There is a wide dispersion of returns when it comes to private equity investments, however, Davidow said. And there could be a big difference between the best, the worst, and the average.

“While private equity has historically generated a substantial liquidity premium – the excess return received for tying up capital for an extended period of time, not all private equity funds are created equally,” Davidow said. “In fact, one of the most important issues to focus on is selecting the right fund, because the dispersion of the returns from the high-performing private equity fund has been around 2,000 basis points. . Conversely, the dispersion of returns for the top-to-bottom global equity fund is less than 400 basis points. “

Therefore, there is a real premium in selecting the right private equity fund, he said.

Take into account the structure of the fund

Plan members should also consider the structure of the PE fund. The main fund structures available to accredited investors are either interval funds or take-over funds, Davidow said. “Although they offer better liquidity than traditional limited partnership funds, Qualified Buyer (QP) funds, they should be viewed as long-term investments, to allow managers sufficient time to execute their investment. strategy, ”he said. “To allow investors greater flexibility in modifying their investment options to include private equity, it may be necessary to put in place new product structures, or more evolved structures, to better align on maturing funds. “

These new product structures are also likely to have different fee structures, Davidow said.

Historically, PE investors have paid a high management fee of 2% as well as 20% of profits.

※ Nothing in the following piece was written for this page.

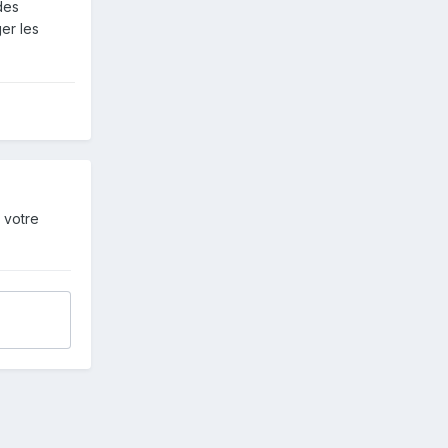
des
ger les
 votre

But Davidow believes PE fees will need to come down for 401 (k) funds, a trend that is already underway with registered funds (interval and take-over funds).

Will adding PE really increase yields?

Other experts, meanwhile, said adding PE investments to a target date fund might reduce risk and volatility, but might not increase returns as much. That’s because only a small percentage of assets are likely to be allocated to PE investments in a target date fund, said Bryan Hodgens, a retirement expert. “Is the juice worth the squeeze?” ” He asked.

This is a question likely to be debated in the years to come. In a scenario that adopted the most favorable assumptions, the authors of the Urban Institute report said that adding PE to a target date fund would increase average account balances at age 65 by $ 39,500 (in 2020 inflation-adjusted dollars), or 9.5%, from the baseline that excludes PE investments from pension plan accounts.

In contrast, the scenario with the least favorable assumptions would reduce the average account balances at age 65 by $ 3,500, or 0.9% compared to the baseline scenario. And the scenario with more neutral assumptions would increase average account balances at age 65 by $ 27,600, or 6.6%.

Hodgens also believes that plans that offer funds with PE investments will struggle to educate plan participants. “Private equity funds are not easy to understand, can lack liquidity and pricing the underlying investments can be difficult,” he said.

Your to-do list

So what should a 401 (k) plan member do?

Two items belong to the task list.

One, be vigilant. If you are investing in an asset allocation / target date fund within your 401 (k), don’t disregard notices in your 401 (k) plan that signal changes in your fund mix. Read the. It would be easy to miss an update that your fund is now investing in the PE.

Second, take the time to learn more about the benefits of diversification. Essentially, spreading your investment funds across different assets helps reduce the overall variability (i.e. risk) of your portfolio, according to Gary Sanger, a professor at Louisiana State University. And it’s a good thing.